I don't see enough of my sister. Shame.

Monday, February 02, 2009

Two (minor) cautionary tales...

First comes this story about Facebook, and the next step in their development of the system -
FACEBOOK is planning to exploit the vast amount of personal information it holds on its 150 million members by creating one of the world's largest market research databases.

In an attempt to finally cash in on the social networking site, once valued at $US15 billion ($23.6 billion), it will soon allow multinational companies to selectively target its members in order to research the appeal of new products. Companies will be able to pose questions to specially selected members based on such intimate details as whether they are single or married and even whether they are gay or straight.

The company, which has struggled to make money from advertising, has been demonstrating the benefits of its new instant polling tool to business leaders at the World Economic Forum in Davos.

Following from that is the latest Aussie panic about Google -
YOUR local phone exchange is down and your landline and mobile are not working. You need to make an urgent business call but you have no way of communicating with the outside world.
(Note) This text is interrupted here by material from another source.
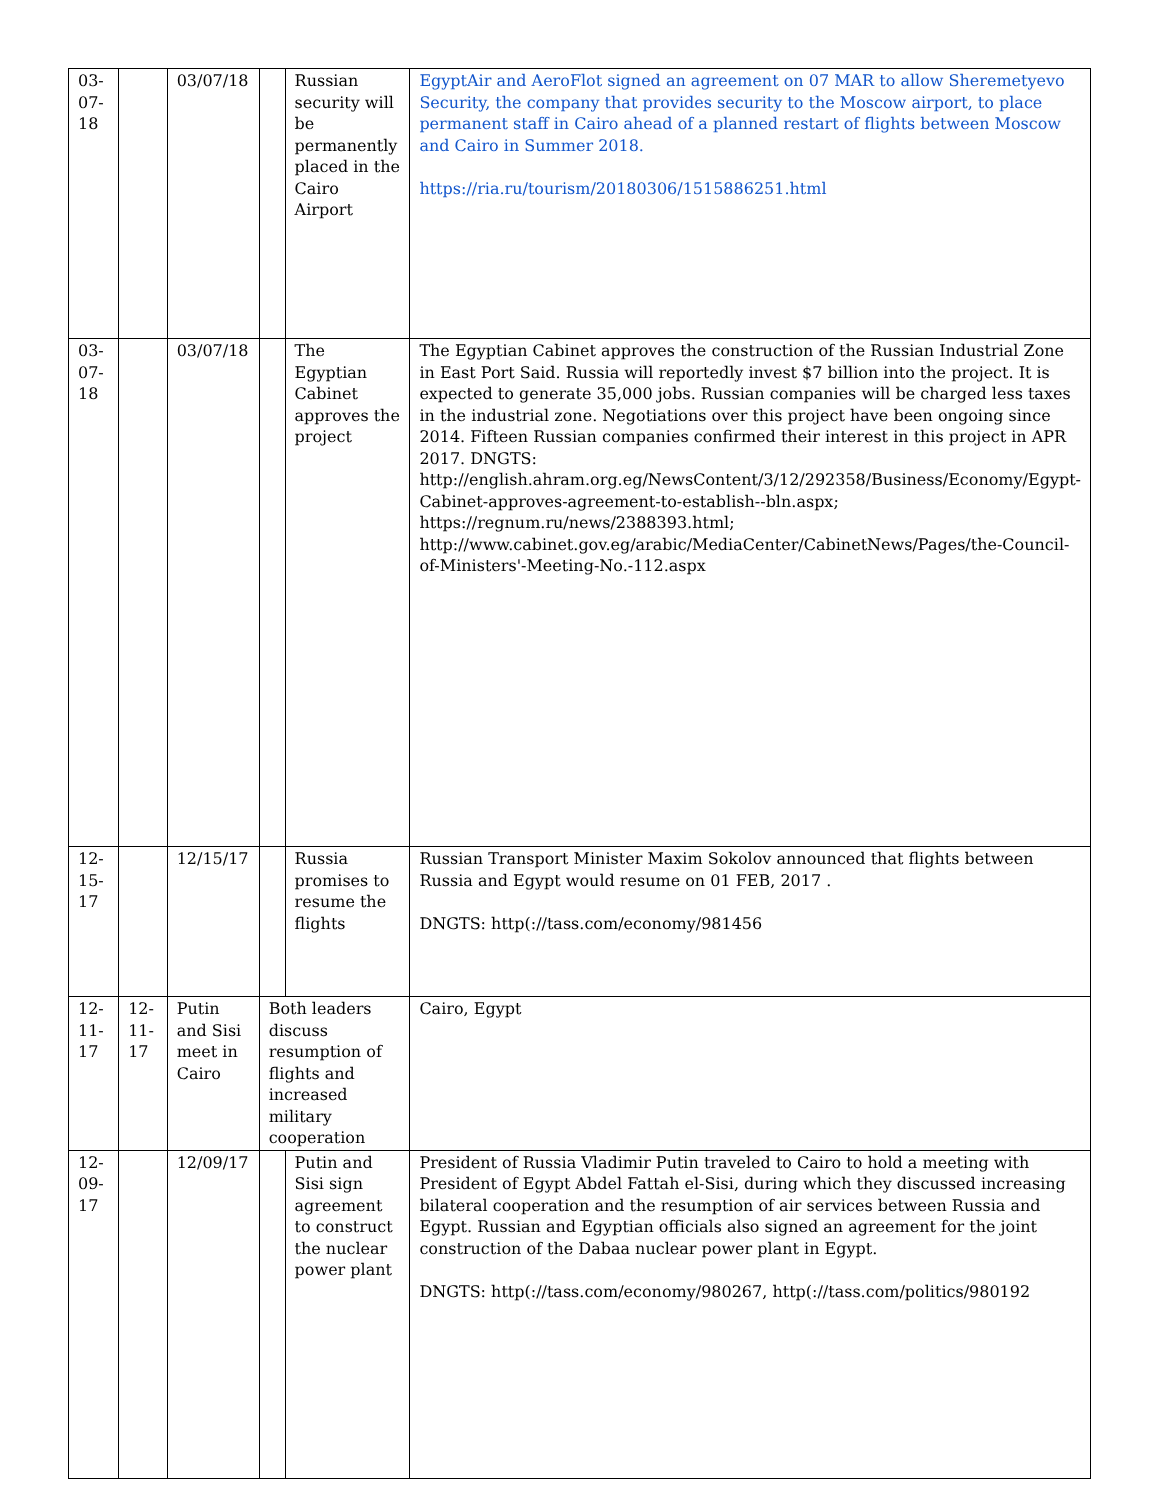| 03-07-18 | | 03/07/18 | | Russian security will be permanently placed in the Cairo Airport | EgyptAir and AeroFlot signed an agreement on 07 MAR to allow Sheremetyevo Security, the company that provides security to the Moscow airport, to place permanent staff in Cairo ahead of a planned restart of flights between Moscow and Cairo in Summer 2018. https://ria.ru/tourism/20180306/1515886251.html |
| 03-07-18 | | 03/07/18 | | The Egyptian Cabinet approves the project | The Egyptian Cabinet approves the construction of the Russian Industrial Zone in East Port Said. Russia will reportedly invest $7 billion into the project. It is expected to generate 35,000 jobs. Russian companies will be charged less taxes in the industrial zone. Negotiations over this project have been ongoing since 2014. Fifteen Russian companies confirmed their interest in this project in APR 2017. DNGTS: http://english.ahram.org.eg/NewsContent/3/12/292358/Business/Economy/Egypt-Cabinet-approves-agreement-to-establish--bln.aspx; https://regnum.ru/news/2388393.html; http://www.cabinet.gov.eg/arabic/MediaCenter/CabinetNews/Pages/the-Council-of-Ministers'-Meeting-No.-112.aspx |
| 12-15-17 | | 12/15/17 | | Russia promises to resume the flights | Russian Transport Minister Maxim Sokolov announced that flights between Russia and Egypt would resume on 01 FEB, 2017 . DNGTS: http(://tass.com/economy/981456 |
| 12-11-17 | 12-11-17 | Putin and Sisi meet in Cairo | Both leaders discuss resumption of flights and increased military cooperation | | Cairo, Egypt |
| 12-09-17 | | 12/09/17 | | Putin and Sisi sign agreement to construct the nuclear power plant | President of Russia Vladimir Putin traveled to Cairo to hold a meeting with President of Egypt Abdel Fattah el-Sisi, during which they discussed increasing bilateral cooperation and the resumption of air services between Russia and Egypt. Russian and Egyptian officials also signed an agreement for the joint construction of the Dabaa nuclear power plant in Egypt. DNGTS: http(://tass.com/economy/980267, http(://tass.com/politics/980192 |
What do you do?

A similar scenario hit the internet yesterday when Google, the dominant search engine, suffered a malfunction and marked all websites as dangerous, blocking them from use.

Millions of users were unable to access the sites they were looking for, and instead received the warning: "This site may harm your computer".

While the problem lasted only about 40 minutes, experts estimate millions of dollars were lost from online transactions dependent on the company's search functions. Users reported failures on other Google applications such as Gmail, which has 1.3 million accounts with the Department of Education.

"What happened? Very simply, human error," was Google's response. It said its list of sites containing malware - set up to protect users from potentially harmful sites - was wrongly updated and all sites were automatically blocked.

"Unfortunately, the URL of '/' was mistakenly checked in as a value to the file and '/' expands to all URLs," Google's vice-president of search products, Marissa Mayer, wrote on the company's blog.

But the failure of the search engine giant - believed to capture about 70 per cent of its market - raised questions about how widespread the financial impact would be of a longer or permanent failure of Google's products.

"It's critical infrastructure because people have it so interwoven and so ingrained into their existence that they can't live without it," said tech enthusiast Dave Gray from

"It scares me to think 'What if something would happen to Google today?'. Businesses would go under, massive amounts of money would be lost, core businesses would fail because they base their business models on using Google services.

"You've only got to look at the biggest-selling phone for the last quarter of last year, which was the iPhone. It's integrated with Google. It's got Gmail built into it, it's got Google Maps built into it, it has YouTube, which Google owns," said Gray.

Google's global range extends beyond internet searches on When the outage occurred yesterday, users reported failures on other Google applications like Gmail - which is now has 1.3 million email accounts with the NSW Department of Education - and iCalendar, used by businesses to organise and manage events for clients. A longer outage could have impacted the archiving of sites, thus rendering organisations dependent on an online presence for profit or profile virtually invisible to the public.